→ WORK TO COMPLETE
Below are some records. Return exactly the lines from the one with "X2540000Y-7620000D02*" to the one with "X7571600Y-15988300D02*", and nothing else.

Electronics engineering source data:
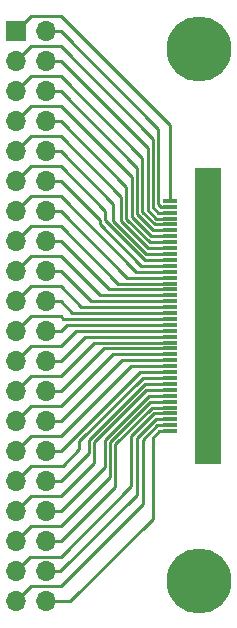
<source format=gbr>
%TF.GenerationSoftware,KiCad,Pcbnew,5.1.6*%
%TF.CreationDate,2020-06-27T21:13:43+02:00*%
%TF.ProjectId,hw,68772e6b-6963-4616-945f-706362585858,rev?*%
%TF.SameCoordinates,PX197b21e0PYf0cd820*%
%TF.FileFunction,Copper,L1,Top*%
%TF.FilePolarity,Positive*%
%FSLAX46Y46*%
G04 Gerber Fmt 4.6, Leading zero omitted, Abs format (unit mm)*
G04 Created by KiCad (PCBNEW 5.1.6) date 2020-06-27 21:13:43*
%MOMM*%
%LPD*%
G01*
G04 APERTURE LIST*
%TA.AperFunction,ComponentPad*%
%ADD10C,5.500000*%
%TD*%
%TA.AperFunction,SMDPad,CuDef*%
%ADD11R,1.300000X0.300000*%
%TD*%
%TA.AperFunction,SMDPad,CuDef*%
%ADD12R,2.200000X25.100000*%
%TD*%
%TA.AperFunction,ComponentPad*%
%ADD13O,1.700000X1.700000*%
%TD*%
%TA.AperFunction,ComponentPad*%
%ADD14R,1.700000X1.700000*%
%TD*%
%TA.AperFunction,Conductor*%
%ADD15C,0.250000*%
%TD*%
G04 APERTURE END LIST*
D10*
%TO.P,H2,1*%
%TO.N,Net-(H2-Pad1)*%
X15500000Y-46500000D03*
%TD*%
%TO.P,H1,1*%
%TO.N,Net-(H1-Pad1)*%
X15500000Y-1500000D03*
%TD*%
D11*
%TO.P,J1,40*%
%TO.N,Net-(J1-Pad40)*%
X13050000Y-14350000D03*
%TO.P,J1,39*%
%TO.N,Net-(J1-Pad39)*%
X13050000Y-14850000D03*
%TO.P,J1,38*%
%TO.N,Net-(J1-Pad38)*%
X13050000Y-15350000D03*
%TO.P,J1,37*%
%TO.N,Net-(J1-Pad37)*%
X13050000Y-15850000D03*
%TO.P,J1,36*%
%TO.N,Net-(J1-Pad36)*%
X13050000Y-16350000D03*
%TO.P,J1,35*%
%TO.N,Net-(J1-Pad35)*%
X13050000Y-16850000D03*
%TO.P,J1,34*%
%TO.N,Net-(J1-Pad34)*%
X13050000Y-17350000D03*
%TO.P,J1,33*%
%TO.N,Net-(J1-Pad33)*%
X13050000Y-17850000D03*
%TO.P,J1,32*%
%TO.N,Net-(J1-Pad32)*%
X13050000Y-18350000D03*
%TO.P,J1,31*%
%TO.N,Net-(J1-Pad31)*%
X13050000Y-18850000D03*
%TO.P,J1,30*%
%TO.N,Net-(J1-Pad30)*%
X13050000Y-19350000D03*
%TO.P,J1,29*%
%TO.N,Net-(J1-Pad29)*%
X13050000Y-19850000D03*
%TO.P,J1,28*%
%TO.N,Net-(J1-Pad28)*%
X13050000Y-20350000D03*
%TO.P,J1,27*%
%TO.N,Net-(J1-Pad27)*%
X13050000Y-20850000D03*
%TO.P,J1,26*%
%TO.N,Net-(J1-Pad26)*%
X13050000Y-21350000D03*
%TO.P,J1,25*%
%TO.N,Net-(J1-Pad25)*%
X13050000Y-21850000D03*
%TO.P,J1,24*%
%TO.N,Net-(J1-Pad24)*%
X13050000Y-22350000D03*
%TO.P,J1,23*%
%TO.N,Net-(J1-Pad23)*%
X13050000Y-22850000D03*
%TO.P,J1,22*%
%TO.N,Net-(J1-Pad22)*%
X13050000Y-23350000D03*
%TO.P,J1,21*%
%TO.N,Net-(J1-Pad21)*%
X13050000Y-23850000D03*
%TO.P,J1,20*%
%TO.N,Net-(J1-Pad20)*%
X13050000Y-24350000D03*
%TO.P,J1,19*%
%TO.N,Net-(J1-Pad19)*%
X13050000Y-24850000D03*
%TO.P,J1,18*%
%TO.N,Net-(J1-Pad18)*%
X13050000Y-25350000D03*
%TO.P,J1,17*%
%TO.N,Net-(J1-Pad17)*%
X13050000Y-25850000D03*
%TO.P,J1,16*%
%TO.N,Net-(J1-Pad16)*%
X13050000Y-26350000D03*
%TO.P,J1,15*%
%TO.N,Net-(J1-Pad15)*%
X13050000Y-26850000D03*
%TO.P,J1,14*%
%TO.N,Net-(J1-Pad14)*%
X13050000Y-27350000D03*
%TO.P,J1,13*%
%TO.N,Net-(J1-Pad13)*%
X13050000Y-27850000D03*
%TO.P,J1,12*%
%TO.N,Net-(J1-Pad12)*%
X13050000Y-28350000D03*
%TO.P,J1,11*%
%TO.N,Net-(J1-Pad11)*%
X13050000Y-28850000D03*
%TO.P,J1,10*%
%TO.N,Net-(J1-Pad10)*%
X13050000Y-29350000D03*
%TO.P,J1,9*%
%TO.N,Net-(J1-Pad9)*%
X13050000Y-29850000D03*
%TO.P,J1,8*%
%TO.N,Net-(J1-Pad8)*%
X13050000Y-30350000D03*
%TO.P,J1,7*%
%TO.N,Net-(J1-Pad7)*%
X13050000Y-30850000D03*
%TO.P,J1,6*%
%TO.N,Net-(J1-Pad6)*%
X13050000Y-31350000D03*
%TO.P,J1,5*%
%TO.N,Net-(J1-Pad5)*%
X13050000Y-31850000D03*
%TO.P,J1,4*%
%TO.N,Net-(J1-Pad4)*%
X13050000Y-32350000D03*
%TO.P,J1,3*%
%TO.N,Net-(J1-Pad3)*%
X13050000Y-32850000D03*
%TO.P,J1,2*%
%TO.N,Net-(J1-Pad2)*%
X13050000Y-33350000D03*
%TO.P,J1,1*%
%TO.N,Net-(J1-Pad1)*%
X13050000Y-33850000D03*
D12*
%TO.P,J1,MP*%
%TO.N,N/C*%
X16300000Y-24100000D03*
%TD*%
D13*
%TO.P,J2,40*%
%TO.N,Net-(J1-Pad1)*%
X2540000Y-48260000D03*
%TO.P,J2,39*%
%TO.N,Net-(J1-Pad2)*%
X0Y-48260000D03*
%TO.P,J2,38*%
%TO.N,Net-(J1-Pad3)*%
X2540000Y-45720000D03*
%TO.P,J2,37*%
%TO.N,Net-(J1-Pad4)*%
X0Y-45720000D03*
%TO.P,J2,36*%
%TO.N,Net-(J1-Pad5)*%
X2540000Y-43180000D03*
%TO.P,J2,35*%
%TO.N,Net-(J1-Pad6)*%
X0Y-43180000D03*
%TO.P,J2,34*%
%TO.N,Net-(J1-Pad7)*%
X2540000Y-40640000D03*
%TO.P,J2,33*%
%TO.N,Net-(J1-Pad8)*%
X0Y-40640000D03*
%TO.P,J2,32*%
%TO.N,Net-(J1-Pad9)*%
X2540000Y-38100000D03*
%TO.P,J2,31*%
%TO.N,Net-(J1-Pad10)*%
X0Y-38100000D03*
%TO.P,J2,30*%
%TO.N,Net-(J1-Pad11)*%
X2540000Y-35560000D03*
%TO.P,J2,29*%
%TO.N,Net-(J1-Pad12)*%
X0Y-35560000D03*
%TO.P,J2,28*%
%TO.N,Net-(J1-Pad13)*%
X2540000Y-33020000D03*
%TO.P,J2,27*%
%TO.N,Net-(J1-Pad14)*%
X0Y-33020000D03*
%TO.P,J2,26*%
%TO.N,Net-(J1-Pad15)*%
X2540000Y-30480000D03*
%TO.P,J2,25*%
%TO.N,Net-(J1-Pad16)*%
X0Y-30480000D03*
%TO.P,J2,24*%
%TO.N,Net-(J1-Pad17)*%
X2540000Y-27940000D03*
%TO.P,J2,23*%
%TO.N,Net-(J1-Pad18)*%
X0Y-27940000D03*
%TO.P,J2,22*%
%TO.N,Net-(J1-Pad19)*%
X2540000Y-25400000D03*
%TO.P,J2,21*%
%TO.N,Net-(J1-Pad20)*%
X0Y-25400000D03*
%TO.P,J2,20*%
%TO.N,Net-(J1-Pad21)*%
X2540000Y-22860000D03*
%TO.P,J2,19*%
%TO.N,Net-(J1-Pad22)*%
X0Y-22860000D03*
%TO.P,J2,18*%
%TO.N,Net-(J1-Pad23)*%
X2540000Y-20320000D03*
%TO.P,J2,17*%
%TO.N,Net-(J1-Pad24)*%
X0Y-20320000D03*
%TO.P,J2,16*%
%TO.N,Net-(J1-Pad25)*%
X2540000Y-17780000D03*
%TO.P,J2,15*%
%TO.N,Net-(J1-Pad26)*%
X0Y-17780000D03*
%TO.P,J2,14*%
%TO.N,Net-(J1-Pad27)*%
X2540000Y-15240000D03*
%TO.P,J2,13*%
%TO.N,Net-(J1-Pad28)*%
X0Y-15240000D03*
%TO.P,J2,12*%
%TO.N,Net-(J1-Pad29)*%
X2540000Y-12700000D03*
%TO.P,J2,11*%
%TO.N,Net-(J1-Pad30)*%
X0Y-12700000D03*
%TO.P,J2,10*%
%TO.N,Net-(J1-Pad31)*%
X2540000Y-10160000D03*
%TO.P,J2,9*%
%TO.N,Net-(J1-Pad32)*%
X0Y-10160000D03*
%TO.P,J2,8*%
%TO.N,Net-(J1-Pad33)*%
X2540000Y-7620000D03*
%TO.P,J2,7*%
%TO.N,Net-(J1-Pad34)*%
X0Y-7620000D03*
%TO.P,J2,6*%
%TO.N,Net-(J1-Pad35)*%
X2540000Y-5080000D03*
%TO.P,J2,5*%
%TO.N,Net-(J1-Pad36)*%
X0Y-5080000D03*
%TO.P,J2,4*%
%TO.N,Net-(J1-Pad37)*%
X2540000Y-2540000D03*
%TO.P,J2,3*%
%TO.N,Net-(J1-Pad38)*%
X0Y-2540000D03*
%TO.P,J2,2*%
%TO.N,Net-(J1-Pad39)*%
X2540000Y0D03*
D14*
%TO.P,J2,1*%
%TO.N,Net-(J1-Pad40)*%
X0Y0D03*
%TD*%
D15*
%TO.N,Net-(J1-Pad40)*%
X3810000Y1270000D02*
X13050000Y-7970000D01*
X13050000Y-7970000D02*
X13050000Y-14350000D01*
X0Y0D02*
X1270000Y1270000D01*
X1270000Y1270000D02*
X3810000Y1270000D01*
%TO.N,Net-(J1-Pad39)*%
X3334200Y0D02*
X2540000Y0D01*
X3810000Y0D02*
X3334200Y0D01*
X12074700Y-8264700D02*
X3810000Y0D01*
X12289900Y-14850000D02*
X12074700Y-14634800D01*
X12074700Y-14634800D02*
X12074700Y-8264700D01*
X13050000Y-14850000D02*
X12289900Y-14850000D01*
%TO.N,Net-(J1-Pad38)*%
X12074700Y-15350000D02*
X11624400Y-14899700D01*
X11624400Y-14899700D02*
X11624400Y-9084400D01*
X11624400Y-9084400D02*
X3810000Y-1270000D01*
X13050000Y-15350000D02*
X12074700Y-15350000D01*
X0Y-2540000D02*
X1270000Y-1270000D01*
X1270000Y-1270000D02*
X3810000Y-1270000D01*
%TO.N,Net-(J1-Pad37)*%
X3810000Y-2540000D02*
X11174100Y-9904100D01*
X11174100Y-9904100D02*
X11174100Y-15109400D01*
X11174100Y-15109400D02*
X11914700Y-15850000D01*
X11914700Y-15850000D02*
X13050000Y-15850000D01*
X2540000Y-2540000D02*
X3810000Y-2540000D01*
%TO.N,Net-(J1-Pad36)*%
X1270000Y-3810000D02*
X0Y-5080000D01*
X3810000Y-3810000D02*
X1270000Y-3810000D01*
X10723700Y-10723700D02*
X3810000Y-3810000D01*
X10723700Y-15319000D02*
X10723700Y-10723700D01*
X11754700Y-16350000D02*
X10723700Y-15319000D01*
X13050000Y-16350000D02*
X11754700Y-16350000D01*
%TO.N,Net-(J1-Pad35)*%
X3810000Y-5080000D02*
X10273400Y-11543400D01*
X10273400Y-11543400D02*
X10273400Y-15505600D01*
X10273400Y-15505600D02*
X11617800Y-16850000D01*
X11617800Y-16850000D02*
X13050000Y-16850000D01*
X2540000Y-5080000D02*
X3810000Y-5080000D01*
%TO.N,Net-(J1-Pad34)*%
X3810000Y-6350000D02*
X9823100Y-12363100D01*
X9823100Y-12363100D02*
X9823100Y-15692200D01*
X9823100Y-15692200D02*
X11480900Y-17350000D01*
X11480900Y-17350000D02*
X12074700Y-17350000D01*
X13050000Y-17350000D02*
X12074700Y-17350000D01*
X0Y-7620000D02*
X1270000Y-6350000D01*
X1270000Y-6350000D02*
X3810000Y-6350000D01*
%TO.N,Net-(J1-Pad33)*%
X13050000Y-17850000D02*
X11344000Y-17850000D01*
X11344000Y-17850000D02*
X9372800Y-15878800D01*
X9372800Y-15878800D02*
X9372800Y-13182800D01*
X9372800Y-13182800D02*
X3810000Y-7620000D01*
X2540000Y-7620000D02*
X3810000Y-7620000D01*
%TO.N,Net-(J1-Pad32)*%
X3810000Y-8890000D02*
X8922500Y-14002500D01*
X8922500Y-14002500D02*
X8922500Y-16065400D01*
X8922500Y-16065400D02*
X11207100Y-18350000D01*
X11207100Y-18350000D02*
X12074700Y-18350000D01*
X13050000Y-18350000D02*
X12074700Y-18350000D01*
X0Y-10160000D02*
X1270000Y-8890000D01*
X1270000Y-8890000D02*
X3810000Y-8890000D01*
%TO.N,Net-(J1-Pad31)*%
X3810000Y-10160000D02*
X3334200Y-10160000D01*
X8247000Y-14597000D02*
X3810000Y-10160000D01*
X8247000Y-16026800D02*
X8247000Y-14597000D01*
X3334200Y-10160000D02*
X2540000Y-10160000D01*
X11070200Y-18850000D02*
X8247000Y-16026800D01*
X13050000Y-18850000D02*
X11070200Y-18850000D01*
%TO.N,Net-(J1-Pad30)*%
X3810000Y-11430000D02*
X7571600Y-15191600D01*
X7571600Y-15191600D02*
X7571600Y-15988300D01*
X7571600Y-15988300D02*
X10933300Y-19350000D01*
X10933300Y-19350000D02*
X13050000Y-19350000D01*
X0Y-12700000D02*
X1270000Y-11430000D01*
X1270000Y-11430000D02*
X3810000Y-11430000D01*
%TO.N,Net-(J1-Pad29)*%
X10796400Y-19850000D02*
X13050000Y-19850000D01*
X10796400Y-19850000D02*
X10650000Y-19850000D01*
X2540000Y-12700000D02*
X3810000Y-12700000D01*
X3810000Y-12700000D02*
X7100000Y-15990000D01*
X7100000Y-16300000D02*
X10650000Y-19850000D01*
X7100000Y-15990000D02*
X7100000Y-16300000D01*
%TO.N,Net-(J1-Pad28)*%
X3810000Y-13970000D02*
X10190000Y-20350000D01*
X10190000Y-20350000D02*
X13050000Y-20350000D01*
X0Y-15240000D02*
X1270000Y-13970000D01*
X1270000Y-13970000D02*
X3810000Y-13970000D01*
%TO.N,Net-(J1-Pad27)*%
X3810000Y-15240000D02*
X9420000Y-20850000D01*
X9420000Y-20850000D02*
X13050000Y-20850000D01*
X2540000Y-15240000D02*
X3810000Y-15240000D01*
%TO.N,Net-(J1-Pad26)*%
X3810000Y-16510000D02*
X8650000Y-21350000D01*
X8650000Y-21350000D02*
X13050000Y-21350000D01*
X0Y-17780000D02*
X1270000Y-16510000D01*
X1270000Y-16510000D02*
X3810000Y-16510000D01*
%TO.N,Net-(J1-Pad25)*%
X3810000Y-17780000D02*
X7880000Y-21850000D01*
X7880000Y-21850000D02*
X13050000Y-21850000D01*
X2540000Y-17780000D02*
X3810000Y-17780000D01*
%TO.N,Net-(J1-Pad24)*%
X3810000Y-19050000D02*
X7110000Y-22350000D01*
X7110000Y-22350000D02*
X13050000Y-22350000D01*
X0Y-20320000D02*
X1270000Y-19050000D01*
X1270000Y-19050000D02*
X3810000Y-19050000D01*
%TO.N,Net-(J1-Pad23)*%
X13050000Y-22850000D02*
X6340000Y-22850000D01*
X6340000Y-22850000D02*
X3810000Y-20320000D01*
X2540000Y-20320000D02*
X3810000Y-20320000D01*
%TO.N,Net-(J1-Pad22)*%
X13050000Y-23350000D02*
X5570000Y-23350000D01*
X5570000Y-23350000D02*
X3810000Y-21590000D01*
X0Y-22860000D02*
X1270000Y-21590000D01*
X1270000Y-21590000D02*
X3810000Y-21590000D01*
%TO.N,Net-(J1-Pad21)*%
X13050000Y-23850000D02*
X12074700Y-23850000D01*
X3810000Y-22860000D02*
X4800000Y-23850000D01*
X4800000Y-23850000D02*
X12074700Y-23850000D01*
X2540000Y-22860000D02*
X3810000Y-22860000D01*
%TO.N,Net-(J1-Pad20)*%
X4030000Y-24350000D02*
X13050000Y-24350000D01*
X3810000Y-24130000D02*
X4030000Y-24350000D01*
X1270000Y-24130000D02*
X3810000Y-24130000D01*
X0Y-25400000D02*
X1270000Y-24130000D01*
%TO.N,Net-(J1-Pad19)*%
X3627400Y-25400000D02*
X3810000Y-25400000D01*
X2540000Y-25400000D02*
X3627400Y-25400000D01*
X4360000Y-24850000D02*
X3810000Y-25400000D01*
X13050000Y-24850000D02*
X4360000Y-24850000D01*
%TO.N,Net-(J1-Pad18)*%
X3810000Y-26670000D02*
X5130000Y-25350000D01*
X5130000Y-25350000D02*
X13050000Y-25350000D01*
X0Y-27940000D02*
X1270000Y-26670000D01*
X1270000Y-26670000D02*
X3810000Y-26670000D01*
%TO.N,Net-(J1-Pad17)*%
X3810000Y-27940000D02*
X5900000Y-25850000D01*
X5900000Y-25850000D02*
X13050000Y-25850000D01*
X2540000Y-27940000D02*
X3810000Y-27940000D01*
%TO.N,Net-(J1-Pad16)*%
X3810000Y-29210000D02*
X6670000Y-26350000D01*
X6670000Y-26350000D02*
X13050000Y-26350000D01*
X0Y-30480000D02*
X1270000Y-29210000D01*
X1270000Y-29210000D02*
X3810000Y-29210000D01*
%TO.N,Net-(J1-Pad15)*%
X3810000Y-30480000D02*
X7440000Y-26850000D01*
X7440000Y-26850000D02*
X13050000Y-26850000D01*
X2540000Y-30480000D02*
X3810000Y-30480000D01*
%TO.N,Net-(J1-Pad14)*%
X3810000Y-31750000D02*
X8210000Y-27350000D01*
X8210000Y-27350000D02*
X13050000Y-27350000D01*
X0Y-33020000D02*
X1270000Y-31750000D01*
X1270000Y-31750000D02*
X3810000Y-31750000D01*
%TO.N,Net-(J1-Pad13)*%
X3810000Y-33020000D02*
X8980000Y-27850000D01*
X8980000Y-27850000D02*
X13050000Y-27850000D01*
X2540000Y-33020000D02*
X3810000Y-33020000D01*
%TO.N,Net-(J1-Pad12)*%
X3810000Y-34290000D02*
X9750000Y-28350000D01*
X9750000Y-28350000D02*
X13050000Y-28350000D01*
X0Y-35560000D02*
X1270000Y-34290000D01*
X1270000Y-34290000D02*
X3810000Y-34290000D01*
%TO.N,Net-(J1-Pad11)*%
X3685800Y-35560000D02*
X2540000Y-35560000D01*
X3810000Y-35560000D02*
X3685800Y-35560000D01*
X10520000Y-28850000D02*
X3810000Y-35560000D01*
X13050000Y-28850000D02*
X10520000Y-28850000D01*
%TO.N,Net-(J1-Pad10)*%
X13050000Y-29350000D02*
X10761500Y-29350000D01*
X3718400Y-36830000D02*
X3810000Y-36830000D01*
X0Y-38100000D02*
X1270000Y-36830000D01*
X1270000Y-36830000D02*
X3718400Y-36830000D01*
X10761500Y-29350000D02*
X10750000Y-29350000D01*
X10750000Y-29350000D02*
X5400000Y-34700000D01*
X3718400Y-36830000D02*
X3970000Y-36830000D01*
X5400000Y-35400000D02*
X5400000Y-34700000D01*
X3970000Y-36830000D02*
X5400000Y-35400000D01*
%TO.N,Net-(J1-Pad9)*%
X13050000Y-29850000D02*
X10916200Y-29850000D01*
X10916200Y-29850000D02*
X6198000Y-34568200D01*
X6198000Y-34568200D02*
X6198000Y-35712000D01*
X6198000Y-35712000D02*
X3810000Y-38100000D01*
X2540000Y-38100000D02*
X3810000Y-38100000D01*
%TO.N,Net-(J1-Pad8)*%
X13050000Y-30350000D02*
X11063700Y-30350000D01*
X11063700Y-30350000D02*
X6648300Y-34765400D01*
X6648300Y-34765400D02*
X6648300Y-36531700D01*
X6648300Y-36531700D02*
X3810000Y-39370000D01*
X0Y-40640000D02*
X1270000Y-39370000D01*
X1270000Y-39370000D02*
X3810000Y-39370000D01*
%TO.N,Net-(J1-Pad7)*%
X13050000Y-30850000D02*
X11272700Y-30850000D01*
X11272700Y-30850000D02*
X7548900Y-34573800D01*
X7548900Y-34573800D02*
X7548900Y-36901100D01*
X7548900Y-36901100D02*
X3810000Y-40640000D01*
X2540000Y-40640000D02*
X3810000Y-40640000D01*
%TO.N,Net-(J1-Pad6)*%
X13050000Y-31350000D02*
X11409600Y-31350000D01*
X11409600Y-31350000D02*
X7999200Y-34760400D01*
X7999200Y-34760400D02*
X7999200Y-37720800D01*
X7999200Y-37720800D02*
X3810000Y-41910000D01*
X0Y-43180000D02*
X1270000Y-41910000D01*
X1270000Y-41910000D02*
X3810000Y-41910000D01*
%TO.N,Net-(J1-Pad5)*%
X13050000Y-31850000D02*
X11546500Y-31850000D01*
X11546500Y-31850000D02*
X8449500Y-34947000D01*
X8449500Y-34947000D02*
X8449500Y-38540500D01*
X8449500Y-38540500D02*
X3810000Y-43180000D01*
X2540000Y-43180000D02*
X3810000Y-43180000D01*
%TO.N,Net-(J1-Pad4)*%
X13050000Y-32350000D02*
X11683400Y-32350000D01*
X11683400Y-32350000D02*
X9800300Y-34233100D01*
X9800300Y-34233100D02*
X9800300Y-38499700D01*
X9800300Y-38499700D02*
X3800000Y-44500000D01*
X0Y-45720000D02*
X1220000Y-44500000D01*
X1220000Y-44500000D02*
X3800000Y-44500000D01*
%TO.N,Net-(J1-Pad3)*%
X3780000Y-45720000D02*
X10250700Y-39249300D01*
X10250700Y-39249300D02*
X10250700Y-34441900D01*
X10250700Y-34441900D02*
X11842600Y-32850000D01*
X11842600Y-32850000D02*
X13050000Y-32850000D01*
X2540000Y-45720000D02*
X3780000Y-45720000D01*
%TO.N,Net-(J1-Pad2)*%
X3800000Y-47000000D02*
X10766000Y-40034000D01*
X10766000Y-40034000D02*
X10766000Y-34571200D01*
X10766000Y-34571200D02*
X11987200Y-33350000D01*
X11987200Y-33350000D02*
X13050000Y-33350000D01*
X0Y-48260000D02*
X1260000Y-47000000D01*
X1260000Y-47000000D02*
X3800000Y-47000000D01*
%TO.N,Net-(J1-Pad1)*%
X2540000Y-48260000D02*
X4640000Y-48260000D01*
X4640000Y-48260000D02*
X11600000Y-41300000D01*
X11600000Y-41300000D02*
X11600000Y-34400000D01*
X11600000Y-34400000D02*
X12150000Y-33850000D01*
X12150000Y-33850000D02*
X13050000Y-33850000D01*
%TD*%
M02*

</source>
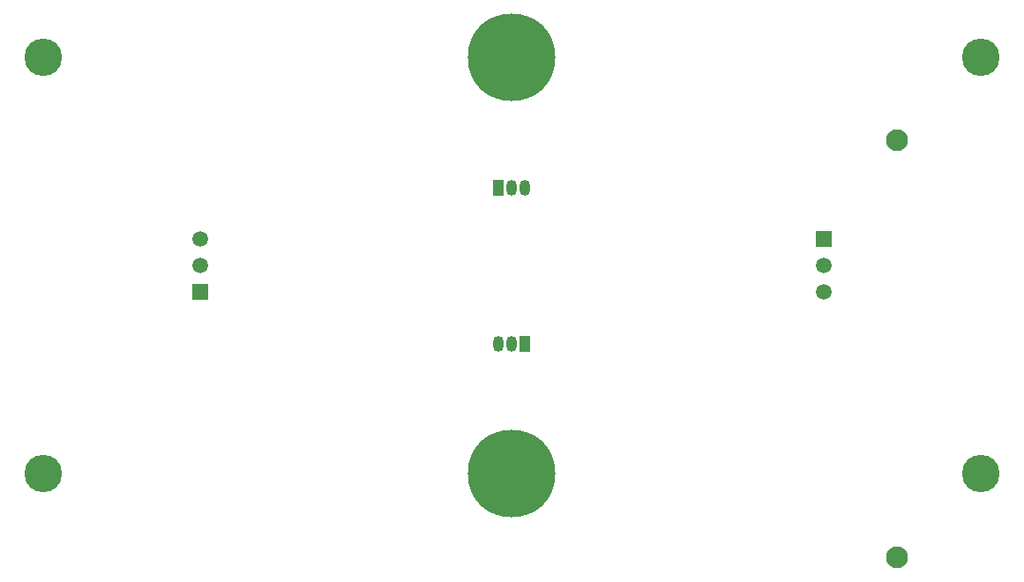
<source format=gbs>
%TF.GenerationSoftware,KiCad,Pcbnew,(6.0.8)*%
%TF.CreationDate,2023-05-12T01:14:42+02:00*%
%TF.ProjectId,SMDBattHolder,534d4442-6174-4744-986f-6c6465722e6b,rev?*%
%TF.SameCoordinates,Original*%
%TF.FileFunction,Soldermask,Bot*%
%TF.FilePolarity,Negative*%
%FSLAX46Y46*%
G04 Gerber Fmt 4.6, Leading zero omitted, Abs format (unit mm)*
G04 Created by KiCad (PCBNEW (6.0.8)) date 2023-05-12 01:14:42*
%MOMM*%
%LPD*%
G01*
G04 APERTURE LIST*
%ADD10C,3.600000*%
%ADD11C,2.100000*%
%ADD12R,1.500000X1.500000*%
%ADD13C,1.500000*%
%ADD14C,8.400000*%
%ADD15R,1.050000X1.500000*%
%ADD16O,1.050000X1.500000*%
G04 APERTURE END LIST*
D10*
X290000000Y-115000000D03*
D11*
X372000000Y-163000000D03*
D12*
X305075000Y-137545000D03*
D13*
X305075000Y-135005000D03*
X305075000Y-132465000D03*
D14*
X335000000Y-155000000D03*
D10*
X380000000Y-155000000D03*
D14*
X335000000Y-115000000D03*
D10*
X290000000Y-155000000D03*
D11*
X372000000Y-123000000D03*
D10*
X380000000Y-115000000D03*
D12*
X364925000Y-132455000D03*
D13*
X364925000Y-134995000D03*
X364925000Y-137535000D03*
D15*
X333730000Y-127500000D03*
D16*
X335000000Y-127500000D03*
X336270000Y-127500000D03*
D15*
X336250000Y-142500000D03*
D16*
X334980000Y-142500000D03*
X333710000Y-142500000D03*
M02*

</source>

→ SOLUTION BELOW
X2540000Y-7620000D02*
X3810000Y-7620000D01*
%TO.N,Net-(J1-Pad32)*%
X3810000Y-8890000D02*
X8922500Y-14002500D01*
X8922500Y-14002500D02*
X8922500Y-16065400D01*
X8922500Y-16065400D02*
X11207100Y-18350000D01*
X11207100Y-18350000D02*
X12074700Y-18350000D01*
X13050000Y-18350000D02*
X12074700Y-18350000D01*
X0Y-10160000D02*
X1270000Y-8890000D01*
X1270000Y-8890000D02*
X3810000Y-8890000D01*
%TO.N,Net-(J1-Pad31)*%
X3810000Y-10160000D02*
X3334200Y-10160000D01*
X8247000Y-14597000D02*
X3810000Y-10160000D01*
X8247000Y-16026800D02*
X8247000Y-14597000D01*
X3334200Y-10160000D02*
X2540000Y-10160000D01*
X11070200Y-18850000D02*
X8247000Y-16026800D01*
X13050000Y-18850000D02*
X11070200Y-18850000D01*
%TO.N,Net-(J1-Pad30)*%
X3810000Y-11430000D02*
X7571600Y-15191600D01*
X7571600Y-15191600D02*
X7571600Y-15988300D01*
X7571600Y-15988300D02*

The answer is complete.